Having created the formula in a European context at Essen, the decision to move the AMD World Championship to INTERMOT in 2014 was all about taking a decade out of the evolution of the attendance. In one giant leap forward we could expose the creativity of the custom market as expressed through the AMD World Championship to the largest custom bike show attendance the world had ever seen.
Boom…a ready-made audience of getting on for 200,000 expo-oriented, motivated, relevant and active high-mileage riders beckoned!
The move to INTERMOT in 2014 was all about starting to learn how to exploit that opportunity and getting the Championship bedded-in to a week-long cycle in a massive, multi-hall, third party owned expo complex in the middle of a major urban conurbation.
This year, however, well, what can I say! Kudos, respect and thanks to the team at Koelnmesse and for the backing of the IVM, the custom motorcycle shops and motorcycle manufacturers and vendors who took booths at ‘INTERMOT Customized’ and to the AMD World Championship competitor community.


 
“a ready-made audience”

This is their success and their opportunity – if we have been the catalyst, then great, that makes me proud. What has now been accomplished will prove to be exactly the kind of foundation that I was hoping to see emerge somewhere, somehow.
There can be no question that as the international custom industry continues to morph, ‘INTERMOT Customized’ will now prove to be a platform for its engineering to be showcased to a massive and massively influential mixed audience just at the time when the old channels, products and styles of bikes finally prove to be unable to sustain the industry it spawned.
What has been interesting in the European context in the past decade or so is that despite the downturn, the actual number of motorcycles registered for the road in Europe has not reduced proportionate to the slump in new model sales.
In 2007 the ‘Bike Park’ in Europe (EU plus Switzerland and Norway) was a total of 35m, 22m of which were motorcycles. That figure continued to rise through the most severe years of economic downturn, peaking at 37.7m total PTWs in 2011, 25.6m of which were motorcycles.

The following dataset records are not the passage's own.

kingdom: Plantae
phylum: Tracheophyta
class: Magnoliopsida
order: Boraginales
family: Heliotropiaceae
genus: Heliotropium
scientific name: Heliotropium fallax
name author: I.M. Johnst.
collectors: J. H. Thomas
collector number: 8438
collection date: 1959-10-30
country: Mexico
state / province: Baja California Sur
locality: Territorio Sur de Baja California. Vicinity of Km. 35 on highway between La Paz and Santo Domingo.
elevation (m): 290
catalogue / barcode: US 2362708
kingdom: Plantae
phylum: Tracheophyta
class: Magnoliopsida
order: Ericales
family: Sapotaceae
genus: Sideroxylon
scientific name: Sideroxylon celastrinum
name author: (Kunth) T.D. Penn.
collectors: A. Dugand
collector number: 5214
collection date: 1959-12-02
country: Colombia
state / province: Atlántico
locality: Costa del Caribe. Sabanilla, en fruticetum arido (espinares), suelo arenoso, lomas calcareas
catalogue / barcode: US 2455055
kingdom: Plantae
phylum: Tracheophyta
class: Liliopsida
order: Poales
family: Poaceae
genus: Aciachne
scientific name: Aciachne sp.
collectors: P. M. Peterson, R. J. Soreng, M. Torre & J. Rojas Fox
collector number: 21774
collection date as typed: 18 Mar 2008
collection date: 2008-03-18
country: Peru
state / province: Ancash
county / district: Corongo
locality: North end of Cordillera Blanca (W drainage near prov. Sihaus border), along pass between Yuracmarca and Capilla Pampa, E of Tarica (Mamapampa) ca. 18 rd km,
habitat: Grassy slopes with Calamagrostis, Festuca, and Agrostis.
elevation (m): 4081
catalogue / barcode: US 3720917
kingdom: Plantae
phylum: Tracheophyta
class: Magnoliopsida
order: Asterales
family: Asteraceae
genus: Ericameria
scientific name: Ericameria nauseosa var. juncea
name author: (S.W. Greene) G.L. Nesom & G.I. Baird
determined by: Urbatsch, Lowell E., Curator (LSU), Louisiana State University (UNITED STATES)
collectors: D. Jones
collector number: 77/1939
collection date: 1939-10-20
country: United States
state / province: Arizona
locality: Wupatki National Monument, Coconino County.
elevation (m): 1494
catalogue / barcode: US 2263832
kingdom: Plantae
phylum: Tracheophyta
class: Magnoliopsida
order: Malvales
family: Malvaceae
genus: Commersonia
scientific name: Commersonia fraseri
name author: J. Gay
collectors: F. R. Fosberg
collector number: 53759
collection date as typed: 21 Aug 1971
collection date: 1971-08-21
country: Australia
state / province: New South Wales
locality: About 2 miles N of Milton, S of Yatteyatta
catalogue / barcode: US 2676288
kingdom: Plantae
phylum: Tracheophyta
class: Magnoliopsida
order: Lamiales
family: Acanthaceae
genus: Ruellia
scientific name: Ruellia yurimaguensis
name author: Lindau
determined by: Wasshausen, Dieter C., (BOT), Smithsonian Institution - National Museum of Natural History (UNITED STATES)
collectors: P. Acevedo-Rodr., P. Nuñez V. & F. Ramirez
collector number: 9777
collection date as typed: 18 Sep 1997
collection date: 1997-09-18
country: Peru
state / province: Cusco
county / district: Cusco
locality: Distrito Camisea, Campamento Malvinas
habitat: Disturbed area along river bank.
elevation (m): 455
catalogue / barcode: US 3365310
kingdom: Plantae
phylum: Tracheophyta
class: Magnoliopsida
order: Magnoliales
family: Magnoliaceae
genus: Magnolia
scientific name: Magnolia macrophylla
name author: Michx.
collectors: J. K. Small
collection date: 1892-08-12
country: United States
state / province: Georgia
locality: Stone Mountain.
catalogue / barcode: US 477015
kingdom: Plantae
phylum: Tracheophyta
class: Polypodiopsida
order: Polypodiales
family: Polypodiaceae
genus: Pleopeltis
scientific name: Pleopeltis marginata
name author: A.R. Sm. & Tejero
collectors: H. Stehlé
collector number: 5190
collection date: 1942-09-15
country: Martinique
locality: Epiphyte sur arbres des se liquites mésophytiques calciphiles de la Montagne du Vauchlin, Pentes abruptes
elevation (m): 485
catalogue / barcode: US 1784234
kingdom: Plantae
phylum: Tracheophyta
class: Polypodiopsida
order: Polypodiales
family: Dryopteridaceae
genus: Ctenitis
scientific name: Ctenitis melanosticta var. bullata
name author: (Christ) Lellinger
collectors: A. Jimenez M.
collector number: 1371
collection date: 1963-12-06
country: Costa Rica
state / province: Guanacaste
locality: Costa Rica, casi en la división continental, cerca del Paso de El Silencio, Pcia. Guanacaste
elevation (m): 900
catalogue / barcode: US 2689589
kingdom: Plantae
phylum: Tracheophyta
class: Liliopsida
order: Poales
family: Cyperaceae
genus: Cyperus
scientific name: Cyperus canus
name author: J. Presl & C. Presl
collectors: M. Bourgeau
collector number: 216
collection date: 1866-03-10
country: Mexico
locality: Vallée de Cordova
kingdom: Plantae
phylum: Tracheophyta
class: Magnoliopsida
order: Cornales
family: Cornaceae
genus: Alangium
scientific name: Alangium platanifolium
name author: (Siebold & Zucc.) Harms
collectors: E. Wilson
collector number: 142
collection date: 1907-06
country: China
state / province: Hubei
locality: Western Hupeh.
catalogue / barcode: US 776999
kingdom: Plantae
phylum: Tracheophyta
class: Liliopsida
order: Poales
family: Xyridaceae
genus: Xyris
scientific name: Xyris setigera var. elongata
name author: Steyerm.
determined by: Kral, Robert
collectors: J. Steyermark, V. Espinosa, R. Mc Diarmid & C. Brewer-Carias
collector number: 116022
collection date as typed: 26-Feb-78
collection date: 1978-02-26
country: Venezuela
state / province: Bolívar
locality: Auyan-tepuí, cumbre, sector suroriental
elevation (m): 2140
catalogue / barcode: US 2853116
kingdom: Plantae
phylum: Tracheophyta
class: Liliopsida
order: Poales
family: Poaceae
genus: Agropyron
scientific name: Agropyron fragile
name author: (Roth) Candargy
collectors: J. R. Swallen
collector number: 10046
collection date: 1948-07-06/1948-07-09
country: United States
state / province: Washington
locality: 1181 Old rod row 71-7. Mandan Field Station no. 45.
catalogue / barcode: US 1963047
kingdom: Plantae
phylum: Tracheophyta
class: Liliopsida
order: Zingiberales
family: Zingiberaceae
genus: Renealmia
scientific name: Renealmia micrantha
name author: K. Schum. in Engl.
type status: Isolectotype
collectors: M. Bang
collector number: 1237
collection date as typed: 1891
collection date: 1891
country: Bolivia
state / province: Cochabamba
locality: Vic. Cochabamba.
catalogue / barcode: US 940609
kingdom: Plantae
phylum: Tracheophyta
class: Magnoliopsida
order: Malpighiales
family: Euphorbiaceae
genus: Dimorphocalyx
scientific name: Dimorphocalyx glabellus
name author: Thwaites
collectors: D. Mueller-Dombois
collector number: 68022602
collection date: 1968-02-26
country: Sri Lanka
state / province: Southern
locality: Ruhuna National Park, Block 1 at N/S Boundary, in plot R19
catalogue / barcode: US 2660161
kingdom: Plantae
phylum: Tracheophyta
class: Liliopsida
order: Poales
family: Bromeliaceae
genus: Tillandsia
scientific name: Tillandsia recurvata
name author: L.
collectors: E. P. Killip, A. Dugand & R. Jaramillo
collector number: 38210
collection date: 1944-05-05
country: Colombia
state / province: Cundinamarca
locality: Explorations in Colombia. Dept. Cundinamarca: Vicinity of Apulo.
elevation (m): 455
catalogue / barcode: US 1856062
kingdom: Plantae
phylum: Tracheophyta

While that figure softened a little in the following years, motorcycles in use declined less quickly in percentage terms than overall PTW use, and the latest available data puts Europe at some 35.5m total PTWs, of which 25.7m are motorcycles.
This indicates that while there have been (and remain) issues in Europe concerning licensing age, access to the sport and training, in fact it isn’t that motorcycling as such has suffered a demographic collapse. Instead, as is the well documented case in Spain, the ‘Park’ (or fleet) has aged rather than reduced – which also goes to why renewal is being seen among the larger displacement machines rather than at entry-level price points.
Something that has changed in Europe though is the regulatory attitude to riding. Whereas a decade ago the concern was that it was policy to make riding as difficult as possible, fast forward to 2016 and the regulators themselves can’t state their personal riding credentials fast enough.
PTWs are now officially endorsed at EU level as a part of the solution to environmental and safety issues, not part of the problem - with all transport and related laws having to pass a motorcycle sanity test.
Even the right to modify is now enshrined in EU law with competency for all regulatory issues, except for those that affect safety and emissions now firmly protected from EU level interference and handed back to national governments.
With motorcycle sales in general growing again now in Europe (see the INTERMOT report elsewhere in this edition), and with large displacement machines leading that growth, and custom styling leading the growth that the manufacturers are enjoying, all current trends point to an international custom motorcycle industry with opportunity stamped all over it.
Now if someone could just light a similar fire under the domestic U.S. market … Columbus anybody?